Patch your Macs, people, and your Apple Watches and older iPhones, iPads and iPod Touches.
Apple yesterday (Sept. 26) released an emergency update for Macs to fix a flaw that would let a "remote attacker ... cause unexpected application termination or arbitrary code execution."
In plain English, that means a hacker could access your Mac from the internet and run malicious code or shut down legitimate applications. Needless to say, that is Very Bad.
Patches were also issued yesterday for watchOS (5.3.2)and iOS 12 (12.4.2) to fix the same flaw. New iPhones, iPads and iPods got the fix last week with the release of iOS 13, but many older iOS devices, such as the iPhone 5s, 6 and 6 Plus, have to stick with iOS 12.
The Mac patches are for the last three versions of macOS -- 10.14 Mojave, 10.13 High Sierra and 10.12 Sierra -- but you won't get a new version number for your build. Older, unsupported versions of macOS/OS X are likely affected as well. (If you're still running one of those, it's time to update.)
Clearing up a mystery
Apple isn't saying much more about the flaw, other than that it involves "an out-of-bounds read [that] was addressed with improved input validation," was discovered by Google Project Zero researchers Samuel Groß and Natalie Silvanovich, and was assigned the Common Vulnerability and Exposures (CVE) number CVE-2019-8641.

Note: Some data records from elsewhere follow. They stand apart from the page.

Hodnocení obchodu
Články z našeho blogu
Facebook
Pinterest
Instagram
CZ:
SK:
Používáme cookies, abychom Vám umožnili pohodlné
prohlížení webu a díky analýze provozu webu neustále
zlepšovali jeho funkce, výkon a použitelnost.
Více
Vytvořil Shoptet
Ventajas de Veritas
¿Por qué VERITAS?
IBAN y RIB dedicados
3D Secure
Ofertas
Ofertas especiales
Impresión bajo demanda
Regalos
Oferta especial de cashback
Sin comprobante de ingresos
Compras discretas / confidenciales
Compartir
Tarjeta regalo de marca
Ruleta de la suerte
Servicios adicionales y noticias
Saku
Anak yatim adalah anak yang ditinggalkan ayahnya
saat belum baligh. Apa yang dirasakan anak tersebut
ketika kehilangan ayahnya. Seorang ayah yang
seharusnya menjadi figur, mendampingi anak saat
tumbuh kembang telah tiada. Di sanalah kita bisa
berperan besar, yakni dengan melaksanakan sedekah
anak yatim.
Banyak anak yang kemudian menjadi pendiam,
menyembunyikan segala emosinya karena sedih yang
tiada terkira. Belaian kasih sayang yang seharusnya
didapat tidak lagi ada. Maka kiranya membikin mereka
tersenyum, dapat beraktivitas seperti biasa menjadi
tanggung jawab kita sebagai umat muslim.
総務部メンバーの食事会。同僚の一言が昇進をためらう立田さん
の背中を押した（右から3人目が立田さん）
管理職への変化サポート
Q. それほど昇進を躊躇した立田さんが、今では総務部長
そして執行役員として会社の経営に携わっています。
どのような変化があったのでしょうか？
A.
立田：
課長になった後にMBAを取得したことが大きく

But it turns out the vulnerability goes back several months, and was left unresolved long after a similar slew of flaws was fixed.

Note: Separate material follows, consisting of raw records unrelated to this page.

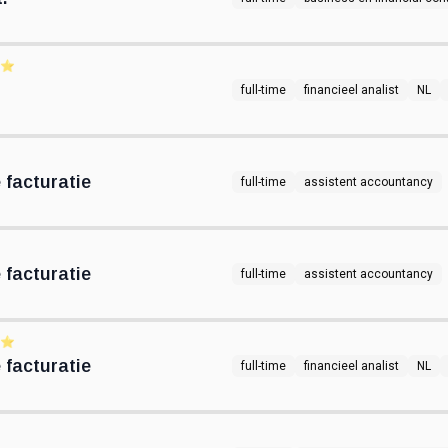
⭐️
full-time
financieel analist
NL
 facturatie
full-time
assistent accountancy
 facturatie
full-time
assistent accountancy
⭐️
 facturatie
full-time
financieel analist
NL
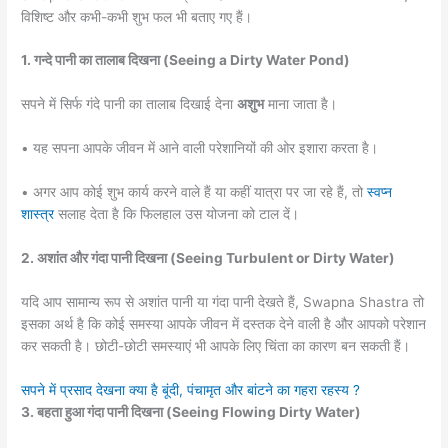
विशिष्ट और कभी-कभी शुभ फल भी बताए गए हैं।
1. गन्दे पानी का तालाब दिखना (Seeing a Dirty Water Pond)
सपने में सिर्फ गंदे पानी का तालाब दिखाई देना
अशुभ
माना जाता है।
• यह सपना आपके जीवन में आने वाली परेशानियों की ओर इशारा करता है।
• अगर आप कोई शुभ कार्य करने वाले हैं या कहीं यात्रा पर जा रहे हैं, तो
स्वप्न
शास्त्र
सलाह देता है कि फिलहाल उस योजना को टाल दें।
2. अशांत और गंदा पानी दिखना (Seeing Turbulent or Dirty Water)
यदि आप सामान्य रूप से अशांत पानी या गंदा पानी देखते हैं, Swapna Shastra तो
इसका अर्थ है कि कोई समस्या आपके जीवन में दस्तक देने वाली है और आपको परेशान
कर सकती है। छोटी-छोटी समस्याएं भी आपके लिए चिंता का कारण बन सकती हैं।
सपने में प्रसाद देखना क्या है बूंदी, पंचामृत और बांटने का गहरा रहस्य ?
3. बहता हुआ गंदा पानी दिखना (Seeing Flowing Dirty Water)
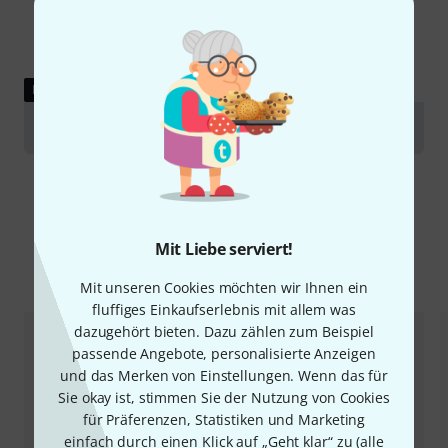
RATGEBER
Tuben
Mit Liebe serviert!
Alternativen vergleichen
Mit unseren Cookies möchten wir Ihnen ein
fluffiges Einkaufserlebnis mit allem was
dazugehört bieten. Dazu zählen zum Beispiel
passende Angebote, personalisierte Anzeigen
und das Merken von Einstellungen. Wenn das für
Sie okay ist, stimmen Sie der Nutzung von Cookies
für Präferenzen, Statistiken und Marketing
einfach durch einen Klick auf „Geht klar“ zu (
alle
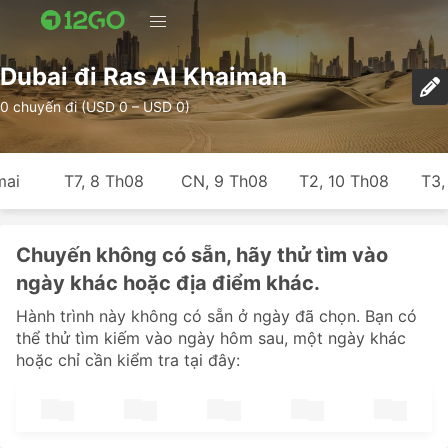
Dubai đi Ras Al Khaimah
0 chuyến đi (USD 0 – USD 0)
mai
T7, 8 Th08
CN, 9 Th08
T2, 10 Th08
T3,
Chuyến không có sẵn, hãy thử tìm vào
ngày khác hoặc địa điểm khác.
Hành trình này không có sẵn ở ngày đã chọn. Bạn có
thể thử tìm kiếm vào ngày hôm sau, một ngày khác
hoặc chỉ cần kiểm tra tại đây:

This morning (Sept. 27), Sophos' Paul Ducklin connected the dots and figured out that this is the last of several mainly iOS flaws that Groß and Silvanovich revealed over the summer, and the only one of those flaws to remain unexplained and unpatched for nearly two months.

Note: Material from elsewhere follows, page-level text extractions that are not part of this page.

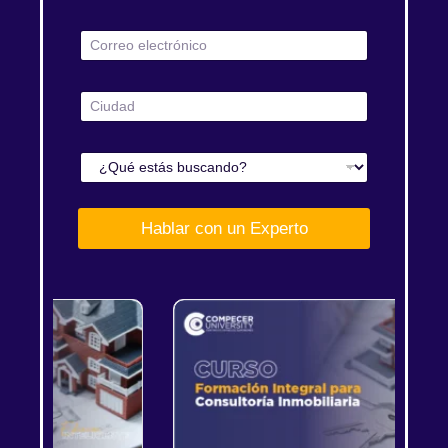
Hablar con un Experto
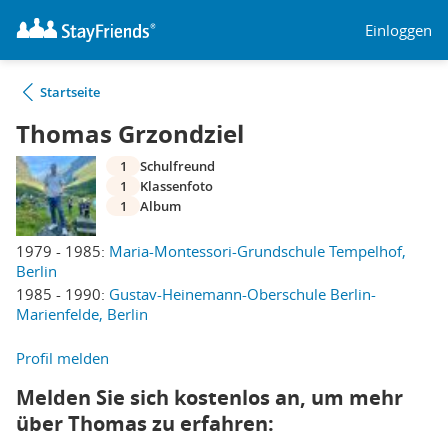
Einloggen
Startseite
Thomas Grzondziel
1
Schulfreund
1
Klassenfoto
1
Album
1979 - 1985:
Maria-Montessori-Grundschule Tempelhof,
Berlin
1985 - 1990:
Gustav-Heinemann-Oberschule Berlin-
Marienfelde, Berlin
Profil melden
Melden Sie sich kostenlos an, um mehr
über Thomas zu erfahren:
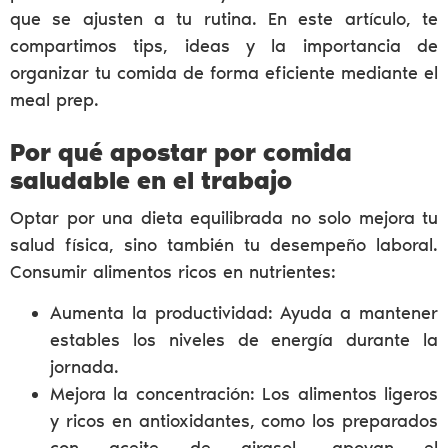
que se ajusten a tu rutina. En este artículo, te
compartimos tips, ideas y la importancia de
organizar tu comida de forma eficiente mediante el
meal prep.
Por qué apostar por comida
saludable en el trabajo
Optar por una dieta equilibrada no solo mejora tu
salud física, sino también tu desempeño laboral.
Consumir alimentos ricos en nutrientes:
Aumenta la productividad: Ayuda a mantener
estables los niveles de energía durante la
jornada.
Mejora la concentración: Los alimentos ligeros
y ricos en antioxidantes, como los preparados
con aceite de girasol, apoyan el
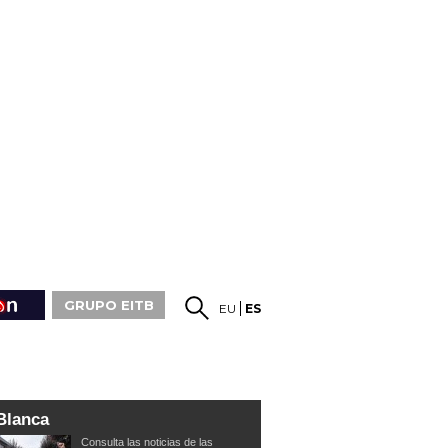
GRUPO EITB
EU
ES
Blanca
Consulta las noticias de las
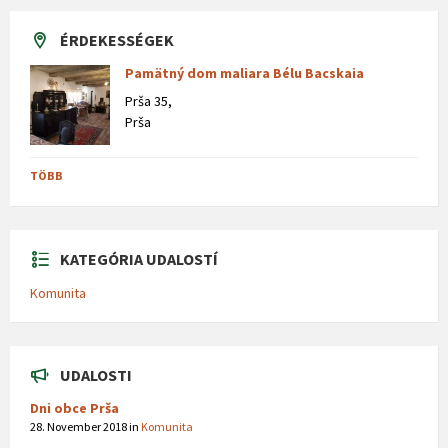
ÉRDEKESSÉGEK
Pamätný dom maliara Bélu Bacskaia
Prša 35,
Prša
TÖBB
KATEGÓRIA UDALOSTÍ
Komunita
UDALOSTI
Dni obce Prša
28. November 2018
in
Komunita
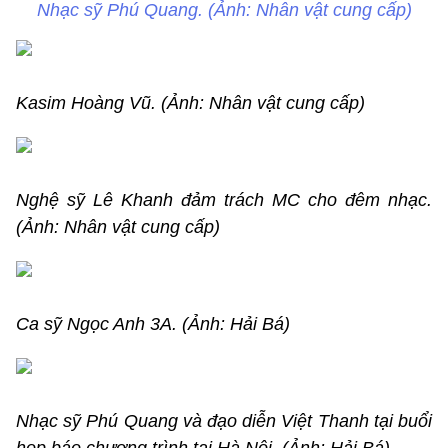
Nhạc sỹ Phú Quang. (Ảnh: Nhân vật cung cấp)
Kasim Hoàng Vũ. (Ảnh: Nhân vật cung cấp)
Nghệ sỹ Lê Khanh đảm trách MC cho đêm nhạc.
(Ảnh: Nhân vật cung cấp)
Ca sỹ Ngọc Anh 3A. (Ảnh: Hải Bá)
Nhạc sỹ Phú Quang và đạo diễn Việt Thanh tại buổi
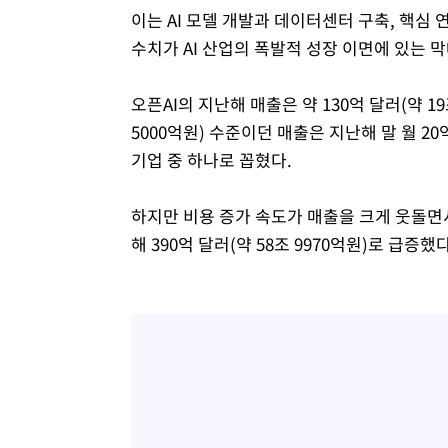
이는 AI 모델 개발과 데이터센터 구축, 핵심 
수치가 AI 산업의 폭발적 성장 이면에 있는 
오픈AI의 지난해 매출은 약 130억 달러(약 19조
5000억원) 수준이던 매출은 지난해 말 월 2
기업 중 하나로 꼽혔다.
하지만 비용 증가 속도가 매출을 크게 웃돌면서 
해 390억 달러(약 58조 9970억원)로 급증했다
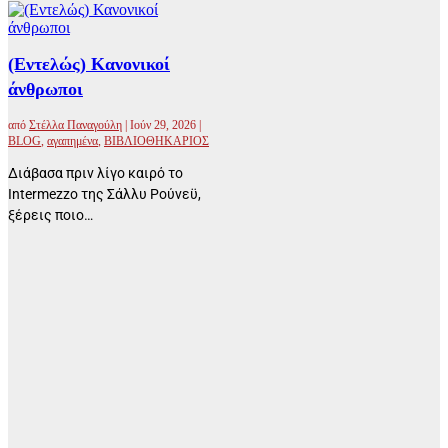
(Εντελώς) Κανονικοί
άνθρωποι
από
Στέλλα Παναγούλη
|
Ιούν 29, 2026
|
BLOG
,
αγαπημένα
,
ΒΙΒΛΙΟΘΗΚΑΡΙΟΣ
Διάβασα πριν λίγο καιρό το
Intermezzo της Σάλλυ Ρούνεϋ,
ξέρεις ποιο…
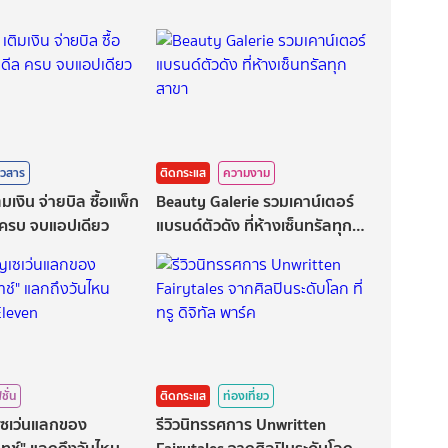
าวสาร
ติดกระแส
ความงาม
มเงิน จ่ายบิล ซื้อแพ็ก
Beauty Galerie รวมเคาน์เตอร์
ล ครบ จบแอปเดียว
แบรนด์ตัวดัง ที่ห้างเซ็นทรัลทุก
สาขา
ชั่น
ติดกระแส
ท่องเที่ยว
เซเว่นแลกของ
รีวิวนิทรรศการ Unwritten
ิทช์" แลกถึงวันไหน
Fairytales จากศิลปินระดับโลก ที่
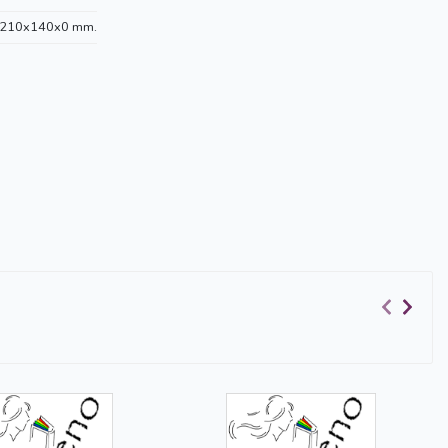
210x140x0 mm.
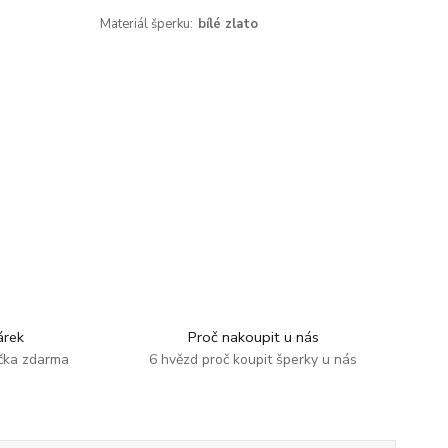
Materiál šperku:
bílé zlato
rek
Proč nakoupit u nás
ička zdarma
6 hvězd proč koupit šperky u nás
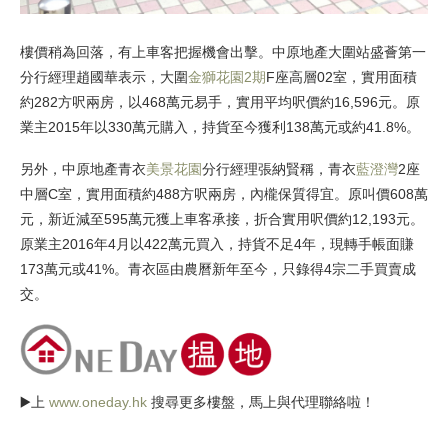
樓價稍為回落，有上車客把握機會出擊。中原地產大圍站盛薈第一
分行經理趙國華表示，大圍
金獅花園
2期
F座高層02室，實用面積
約282方呎兩房，以468萬元易手，實用平均呎價約16,596元。原
業主2015年以330萬元購入，持貨至今獲利138萬元或約41.8%。
另外，中原地產青衣
美景花園
分行經理張納賢稱，青衣
藍澄灣
2座
中層C室，實用面積約488方呎兩房，內櫳保質得宜。原叫價608萬
元，新近減至595萬元獲上車客承接，折合實用呎價約12,193元。
原業主2016年4月以422萬元買入，持貨不足4年，現轉手帳面賺
173萬元或41%。青衣區由農曆新年至今，只錄得4宗二手買賣成
交。
▶️上
www.oneday.hk
搜尋更多樓盤，馬上與代理聯絡啦！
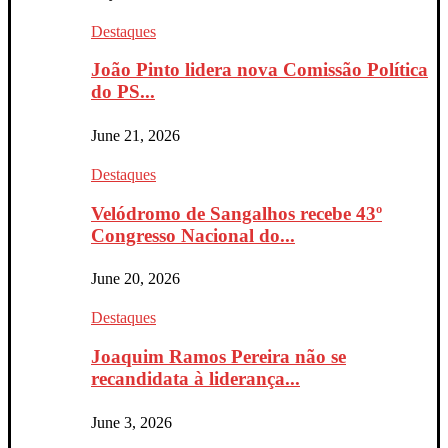
Destaques
João Pinto lidera nova Comissão Política
do PS...
June 21, 2026
Destaques
Velódromo de Sangalhos recebe 43º
Congresso Nacional do...
June 20, 2026
Destaques
Joaquim Ramos Pereira não se
recandidata à liderança...
June 3, 2026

You may recall that there were a number of Apple Messages flaws revealed in late July, which Apple mostly remediated with iOS 12.4. Some of the flaws would have let hackers take over iPhones simply by sending a specially crafted message.
As is standard procedure, the Project Zero researchers explained exactly how the bugs worked after Apple issued iOS 12.4. But they held back information about one flaw because they felt iOS 12.4 didn't fully fix it.
"We are withholding CVE-2019-8641 until its deadline because the fix in the advisory did not resolve the vulnerability," Silvanovich wrote on Twitter July 29.
The mystery flaw stayed unrevealed for two more months, even as Silvanovich and Groß took their research on the road and presented their findings at the Black Hat security conference in August, and as Apple updated iOS to version 12.4.1 and released a "supplemental" update to macOS Mojave 10.14.6.
Finally, full disclosure
Now that everything's really been fixed, the cat's out of the bag. Silvanovich quietly made public the details of CVE-2019-8641 on Monday (Sept. 23), after the release of iOS 13, in a Project Zero blog posting.
Her explanation of the vulnerability is beyond comprehension for anyone not well versed in the internal workings of iOS, but she noted that "this issue has not yet been fixed for Mac and iPad, but is now only a local vulnerability due to the change in 12.4.1."
Those local vulnerabilities, presumably, have now been addressed with the iOS 12.4.2 update and the macOS patches.